TEXT PROVIDED –

A new study from the Study and Scientific Investigation Centre of the Catholic University (Ceic/Ucan) in Luanda, Angola confirms growing alarm that China is a neocolonial power in Angola. Investigators Amália Quintão and Regina Santos show that 90% of imports from China to Angola are consumer goods and 88% of exports to China from Angola are raw materials chiefly oil and diamonds.
Note contacts for investigators http://www.ceic-ucan.org/index.php?option=com_content&view=article&id=20&Itemid=28
According Agence France-Presse, there is a symbiotic relationship between China and Angola. China needs Angola, and other underdeveloped african countries for energy and other raw materials and Angola needs China to help quickly re-build its infrastructure. After Saudi Arabia, Angola is China's second largest supplier of crude. On the other side of the equation, there are 50 State Owned Chinese companies and close to 400 private Chinese firms in Angola working on infrastucture projects. These projects are supposed to employ Angolan workers, who face unemployment rates around 50%. According to AFP, bilateral agreements state that 30% of workers on these projects are supposed to be Angolan, but at this time, between 50,000 and 60,000 Chinese expats are working in Angola and the agreements are not being honored. http://news.yahoo.com/s/afp/20110306/wl_africa_afp/angolachinaeconomydiplomacy
The Chinese dont trust the Angolans to employ them or even to take care of projects once completed and Angolans are increasingly unsure about the Chinese. Last year the Wall Street Journal reported on cooling relationships between everyday Angolans and Chinese laborers in their country; including reports of violence against Chinese workers. The sustainability of this scheme of redevelopment is questionable. There are already facilities like schools, hospitals and such that are built but needing professionals to staff them. Angola lost a generation to war. Many educated Angolan's moved abroad during the war and have not returned.
This is not true of all. I know of two doctors, a businessman and a lawyer who are Angolan born and have returned to Angola to work. These expatriates returning have alot of adjustment to do. In speaking with one he told me that conditions in Luanda are frightfully expensive and can be unsafe, but you have to be in Luanda to do business. Mobile phone coverage continues to expand as does fast internet access, soon Angola may be a good place to do business outside the capital. The projects being built right now by Chinese companies, using Chinese Loans and Chinese laborers go a long way to make it possible, but one wonders at what cost. Can Angola sustain this kind of development with only one export and a workforce that is not trained to build and maintain its own infrastructure.

Saved data entries
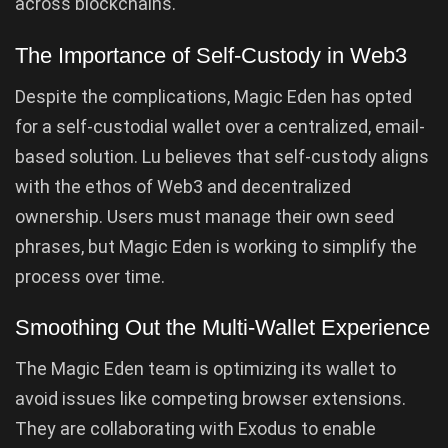
across blockchains.
The Importance of Self-Custody in Web3
Despite the complications, Magic Eden has opted
for a self-custodial wallet over a centralized, email-
based solution. Lu believes that self-custody aligns
with the ethos of Web3 and decentralized
ownership. Users must manage their own seed
phrases, but Magic Eden is working to simplify the
process over time.
Smoothing Out the Multi-Wallet Experience
The Magic Eden team is optimizing its wallet to
avoid issues like competing browser extensions.
They are collaborating with Exodus to enable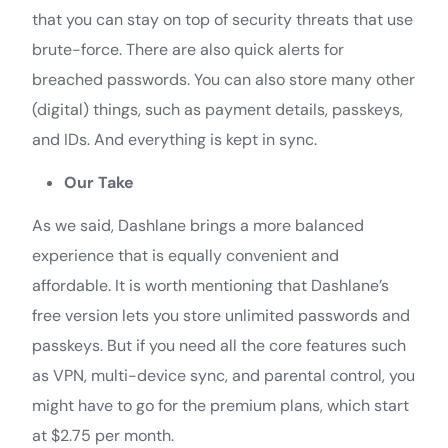
that you can stay on top of security threats that use
brute-force. There are also quick alerts for
breached passwords. You can also store many other
(digital) things, such as payment details, passkeys,
and IDs. And everything is kept in sync.
Our Take
As we said, Dashlane brings a more balanced
experience that is equally convenient and
affordable. It is worth mentioning that Dashlane’s
free version lets you store unlimited passwords and
passkeys. But if you need all the core features such
as VPN, multi-device sync, and parental control, you
might have to go for the premium plans, which start
at $2.75 per month.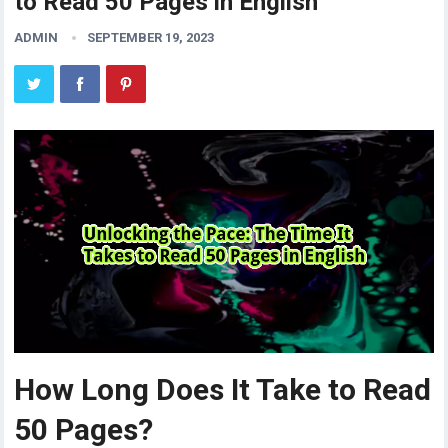
to Read 50 Pages in English
ADMIN
SEPTEMBER 19, 2023
How Long Does It Take to Read
50 Pages?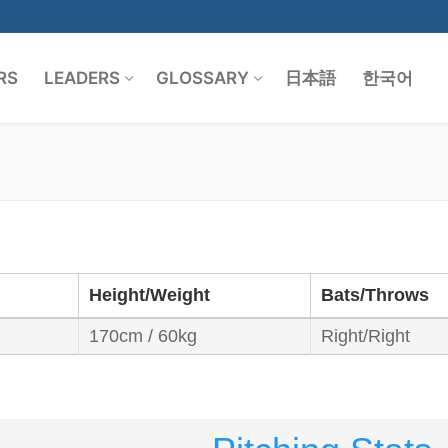
RS
LEADERS
GLOSSARY
日本語
한국어
Search for:
Height/Weight
Bats/Throws
170cm / 60kg
Right/Right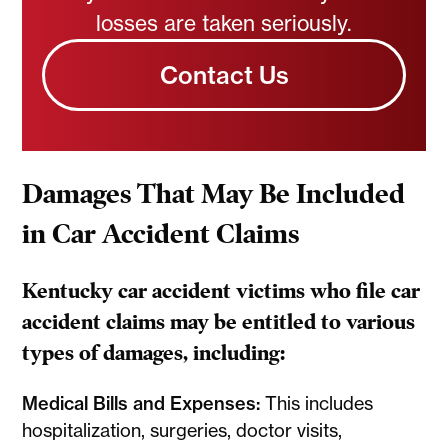
losses are taken seriously.
Contact Us
Damages That May Be Included
in Car Accident Claims
Kentucky car accident victims who file car
accident claims may be entitled to various
types of damages, including:
Medical Bills and Expenses:
This includes
hospitalization, surgeries, doctor visits,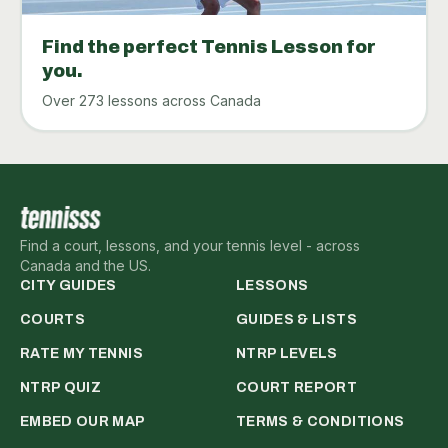
Find the perfect Tennis Lesson for
you.
Over 273 lessons across Canada
Find a court, lessons, and your tennis level - across
Canada and the US.
CITY GUIDES
LESSONS
COURTS
GUIDES & LISTS
RATE MY TENNIS
NTRP LEVELS
NTRP QUIZ
COURT REPORT
EMBED OUR MAP
TERMS & CONDITIONS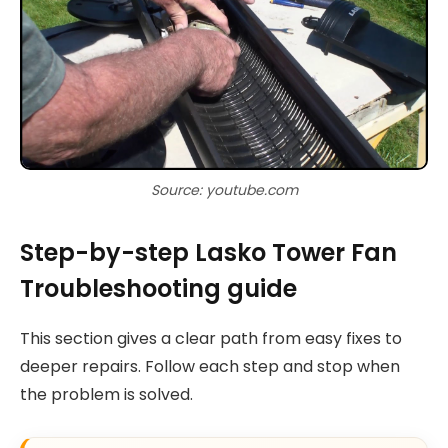
Source: youtube.com
Step-by-step Lasko Tower Fan
Troubleshooting guide
This section gives a clear path from easy fixes to
deeper repairs. Follow each step and stop when
the problem is solved.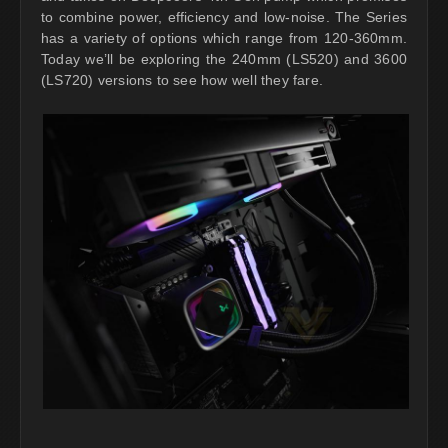
to combine power, efficiency and low-noise. The Series
has a variety of options which range from 120-360mm.
Today we’ll be exploring the 240mm (LS520) and 3600
(LS720) versions to see how well they fare.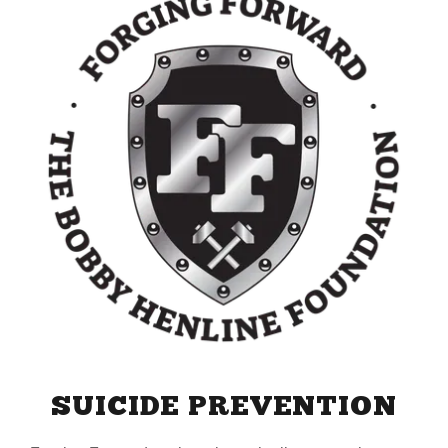
SUICIDE PREVENTION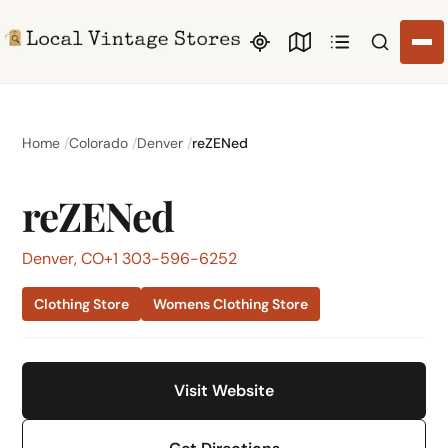
Search li
Home
Colorado
Denver
reZENed
reZENed
Denver, CO
+1 303-596-6252
Clothing Store
Womens Clothing Store
Visit Website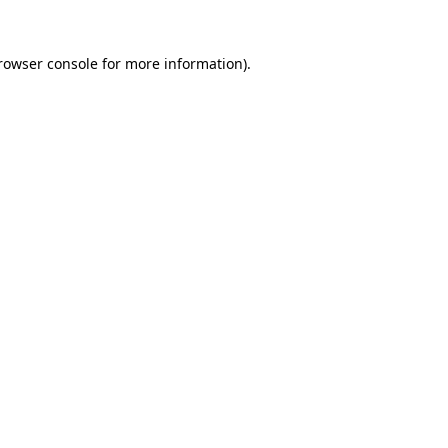
rowser console
for more information).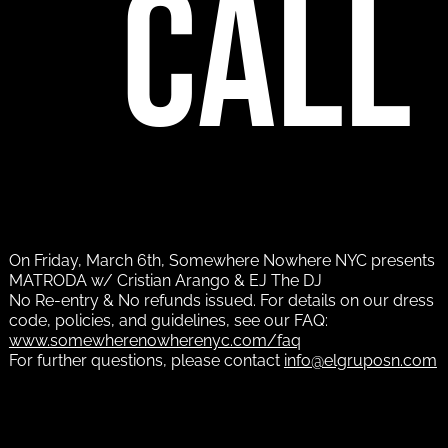
call
On Friday, March 6th, Somewhere Nowhere NYC presents
MATRODA w/ Cristian Arango & EJ The DJ
No Re-entry & No refunds issued. For details on our dress
code, policies, and guidelines, see our FAQ:
www.somewherenowherenyc.com/faq
For further questions, please contact
info@elgruposn.com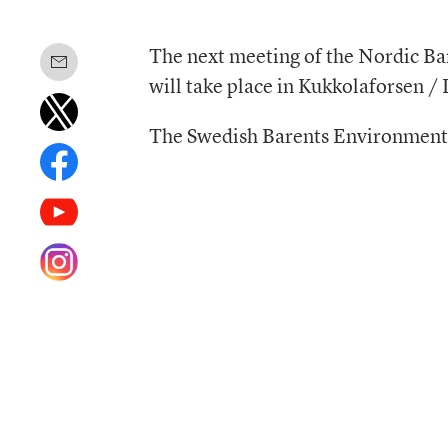
The next meeting of the Nordic 
will take place in Kukkolaforsen 
The Swedish Barents Environmen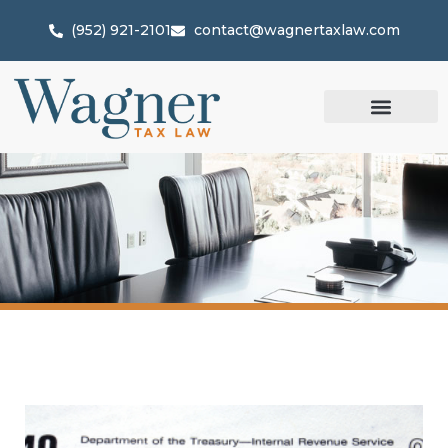
(952) 921-2101
contact@wagnertaxlaw.com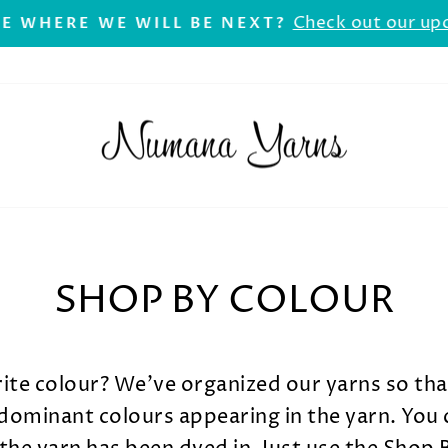
Check out our up
E WHERE WE WILL BE NEXT?
Pause
slideshow
SHOP BY COLOUR
rite colour? We've organized our yarns so th
ominant colours appearing in the yarn. You 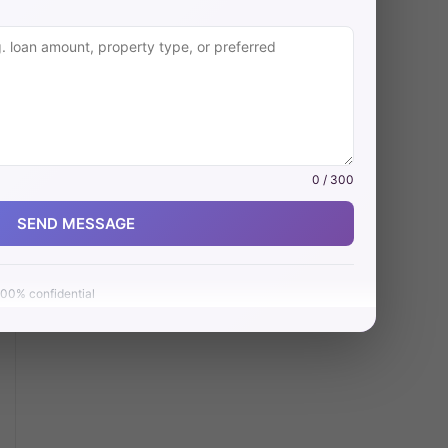
0 / 300
SEND MESSAGE
00% confidential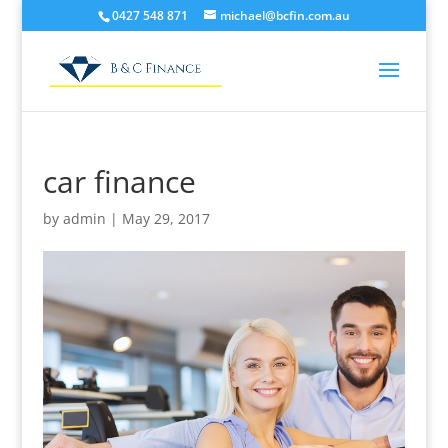
0427 548 871
michael@bcfin.com.au
car finance
by
admin
|
May 29, 2017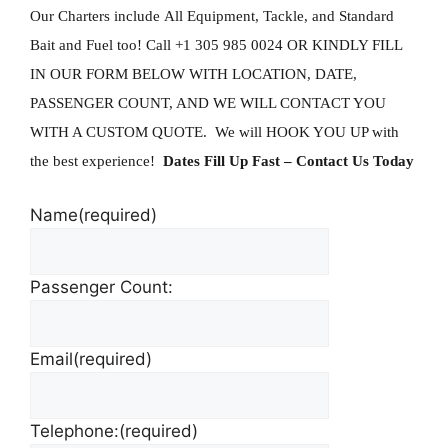
Our Charters include All Equipment, Tackle, and Standard
Bait and Fuel too!
Call +1 305 985 0024 OR KINDLY FILL
IN OUR FORM BELOW WITH LOCATION, DATE,
PASSENGER COUNT, AND WE WILL CONTACT YOU
WITH A CUSTOM QUOTE. We will HOOK YOU UP with
the best experience!
Dates Fill Up Fast
– Contact Us Today
Name
(required)
Passenger Count:
Email
(required)
Telephone:
(required)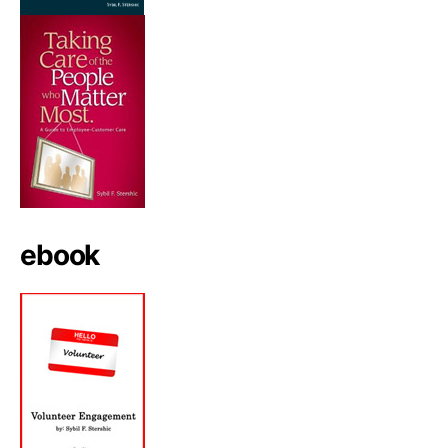
ebook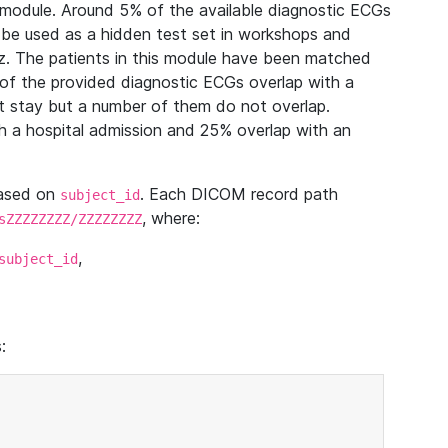
module. Around 5% of the available diagnostic ECGs
 be used as a hidden test set in workshops and
z. The patients in this module have been matched
of the provided diagnostic ECGs overlap with a
 stay but a number of them do not overlap.
 a hospital admission and 25% overlap with an
based on
. Each DICOM record path
subject_id
, where:
sZZZZZZZZ/ZZZZZZZZ
,
subject_id
: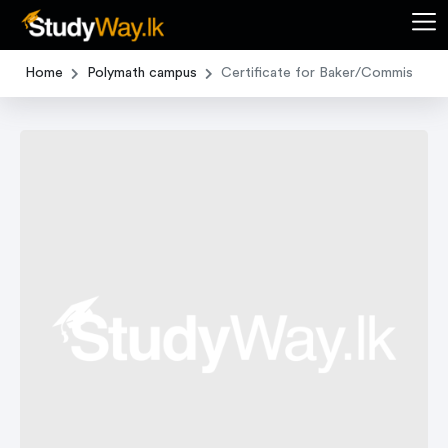
Home
Polymath campus
Certificate for Baker/Commis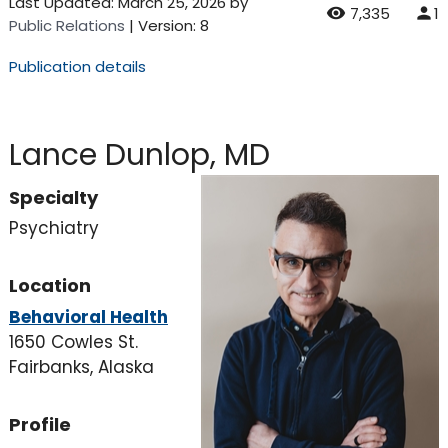
Last Updated:
March 25, 2026
by
7,335
1
Public Relations
| Version: 8
Publication details
Lance Dunlop, MD
Specialty
Psychiatry
Location
Behavioral Health
1650 Cowles St.
Fairbanks, Alaska
Profile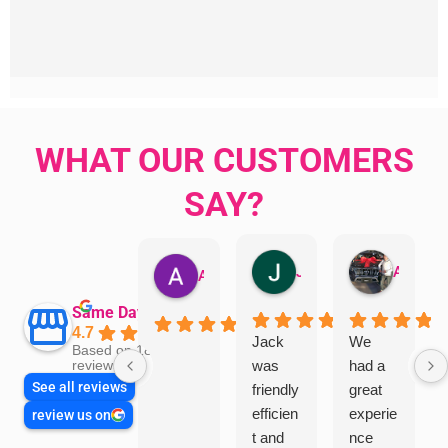
WHAT OUR CUSTOMERS
SAY?
Jillian Dodd
Aman Mohammadi
Austen Gatehouse
Same Day Trades
4.7
Jack
We
Based on 1866
was
had a
reviews
See all reviews
friendly
great
efficien
experie
review us on
t and
nce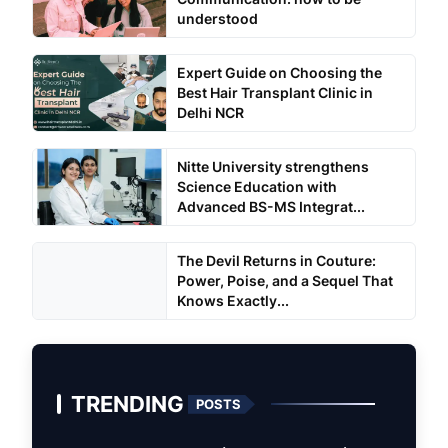
understood
Expert Guide on Choosing the
Best Hair Transplant Clinic in
Delhi NCR
Nitte University strengthens
Science Education with
Advanced BS-MS Integrat...
The Devil Returns in Couture:
Power, Poise, and a Sequel That
Knows Exactly...
TRENDING
POSTS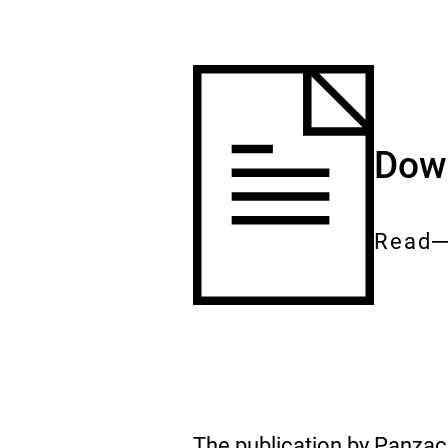
Down
Read
Entire
docum
The publication by Panza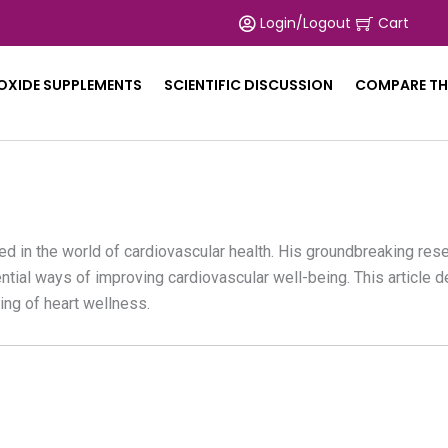
Login/Logout
Cart
 OXIDE SUPPLEMENTS
SCIENTIFIC DISCUSSION
COMPARE TH
zed in the world of cardiovascular health. His groundbreaking res
tial ways of improving cardiovascular well-being. This article de
ing of heart wellness.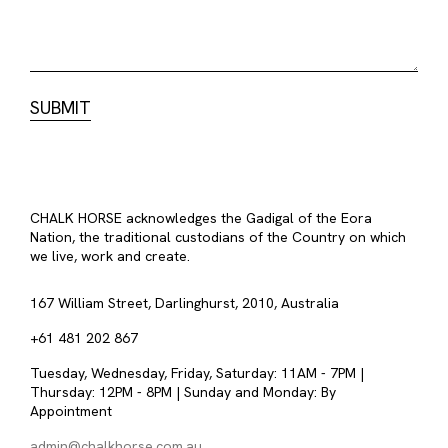
CHALK HORSE acknowledges the Gadigal of the Eora
Nation, the traditional custodians of the Country on which
we live, work and create.
167 William Street, Darlinghurst, 2010, Australia
+61 481 202 867
Tuesday, Wednesday, Friday, Saturday: 11AM - 7PM |
Thursday: 12PM - 8PM | Sunday and Monday: By
Appointment
admin@chalkhorse.com.au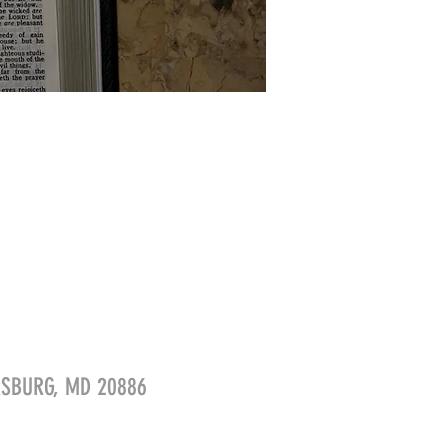
ERSBURG, MD 20886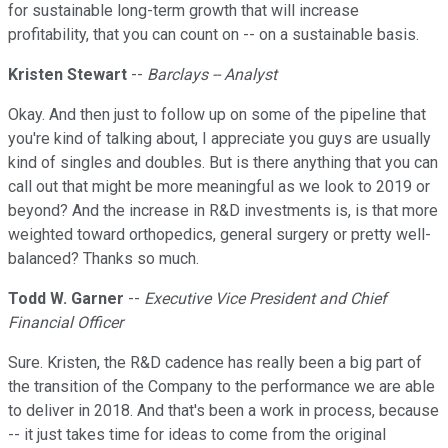
for sustainable long-term growth that will increase
profitability, that you can count on -- on a sustainable basis.
Kristen Stewart
--
Barclays -- Analyst
Okay. And then just to follow up on some of the pipeline that
you're kind of talking about, I appreciate you guys are usually
kind of singles and doubles. But is there anything that you can
call out that might be more meaningful as we look to 2019 or
beyond? And the increase in R&D investments is, is that more
weighted toward orthopedics, general surgery or pretty well-
balanced? Thanks so much.
Todd W. Garner
--
Executive Vice President and Chief
Financial Officer
Sure. Kristen, the R&D cadence has really been a big part of
the transition of the Company to the performance we are able
to deliver in 2018. And that's been a work in process, because
-- it just takes time for ideas to come from the original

PROBLEMS AND TASKS –
**A.** Answer these questions from the text on China and Angola.
(i) What share of exports from Angola to China consists of raw materials?
(ii) Which country ranks ahead of Angola as China's supplier of crude?
(iii) How many state-owned Chinese companies are in Angola?
**B.** Reproduce the passage of the text on China and Angola between "This is not" and "its own infrastructure.", inclusive.

EXERCISE RESULTS –
**A.**
(i) 88%
(ii) Saudi Arabia
(iii) 50

**B.**
This is not true of all. I know of two doctors, a businessman and a lawyer who are Angolan born and have returned to Angola to work. These expatriates returning have alot of adjustment to do. In speaking with one he told me that conditions in Luanda are frightfully expensive and can be unsafe, but you have to be in Luanda to do business. Mobile phone coverage continues to expand as does fast internet access, soon Angola may be a good place to do business outside the capital. The projects being built right now by Chinese companies, using Chinese Loans and Chinese laborers go a long way to make it possible, but one wonders at what cost. Can Angola sustain this kind of development with only one export and a workforce that is not trained to build and maintain its own infrastructure.